Problem to solve: Each and every line below goes into your answer unchanged, but leave out the images.

Supplied data:

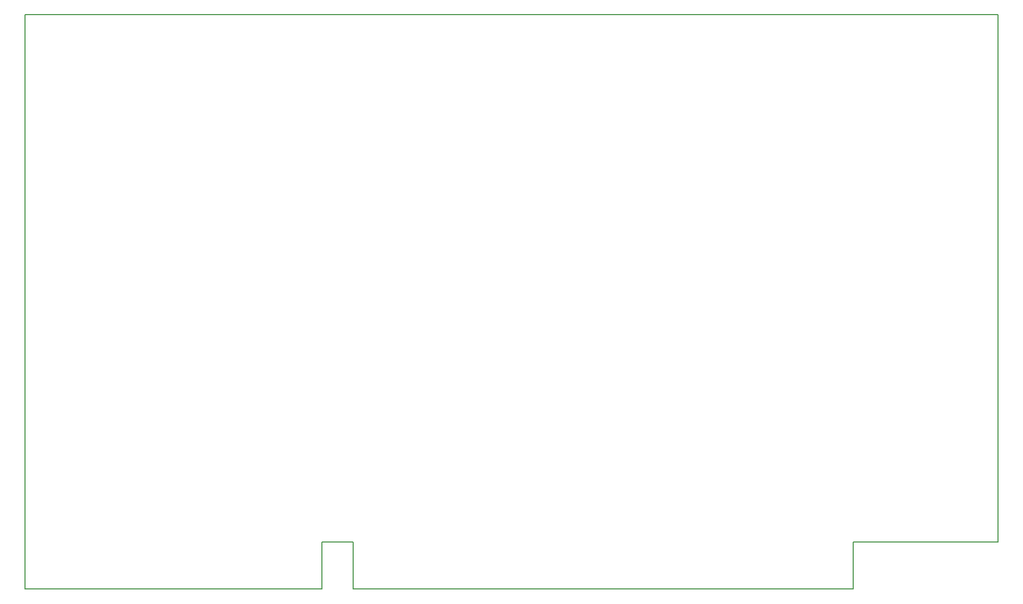
<source format=gbr>
%TF.GenerationSoftware,KiCad,Pcbnew,7.0.2*%
%TF.CreationDate,2024-02-27T21:07:56+01:00*%
%TF.ProjectId,v50_sbc,7635305f-7362-4632-9e6b-696361645f70,rev?*%
%TF.SameCoordinates,Original*%
%TF.FileFunction,Profile,NP*%
%FSLAX46Y46*%
G04 Gerber Fmt 4.6, Leading zero omitted, Abs format (unit mm)*
G04 Created by KiCad (PCBNEW 7.0.2) date 2024-02-27 21:07:56*
%MOMM*%
%LPD*%
G01*
G04 APERTURE LIST*
%TA.AperFunction,Profile*%
%ADD10C,0.150000*%
%TD*%
G04 APERTURE END LIST*
D10*
X169418000Y-129286000D02*
X169418000Y-121666000D01*
X83058000Y-129286000D02*
X83058000Y-121666000D01*
X169418000Y-121666000D02*
X193000000Y-121666000D01*
X83058000Y-121666000D02*
X88138000Y-121666000D01*
X34798000Y-35941000D02*
X193000000Y-35941000D01*
X34798000Y-35941000D02*
X34798000Y-121666000D01*
X193000000Y-121666000D02*
X193000000Y-35941000D01*
X88138000Y-129286000D02*
X169418000Y-129286000D01*
X34798000Y-129286000D02*
X83058000Y-129286000D01*
X88138000Y-121666000D02*
X88138000Y-129286000D01*
X34798000Y-121666000D02*
X34798000Y-129286000D01*
M02*

</source>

Task response:
<source format=gbr>
%TF.GenerationSoftware,KiCad,Pcbnew,7.0.2*%
%TF.CreationDate,2024-02-27T21:07:56+01:00*%
%TF.ProjectId,v50_sbc,7635305f-7362-4632-9e6b-696361645f70,rev?*%
%TF.SameCoordinates,Original*%
%TF.FileFunction,Profile,NP*%
%FSLAX46Y46*%
G04 Gerber Fmt 4.6, Leading zero omitted, Abs format (unit mm)*
G04 Created by KiCad (PCBNEW 7.0.2) date 2024-02-27 21:07:56*
%MOMM*%
%LPD*%
G01*
G04 APERTURE LIST*
%TA.AperFunction,Profile*%
%ADD10C,0.150000*%
%TD*%
G04 APERTURE END LIST*
D10*
X169418000Y-129286000D02*
X169418000Y-121666000D01*
X83058000Y-129286000D02*
X83058000Y-121666000D01*
X169418000Y-121666000D02*
X193000000Y-121666000D01*
X83058000Y-121666000D02*
X88138000Y-121666000D01*
X34798000Y-35941000D02*
X193000000Y-35941000D01*
X34798000Y-35941000D02*
X34798000Y-121666000D01*
X193000000Y-121666000D02*
X193000000Y-35941000D01*
X88138000Y-129286000D02*
X169418000Y-129286000D01*
X34798000Y-129286000D02*
X83058000Y-129286000D01*
X88138000Y-121666000D02*
X88138000Y-129286000D01*
X34798000Y-121666000D02*
X34798000Y-129286000D01*
M02*

</source>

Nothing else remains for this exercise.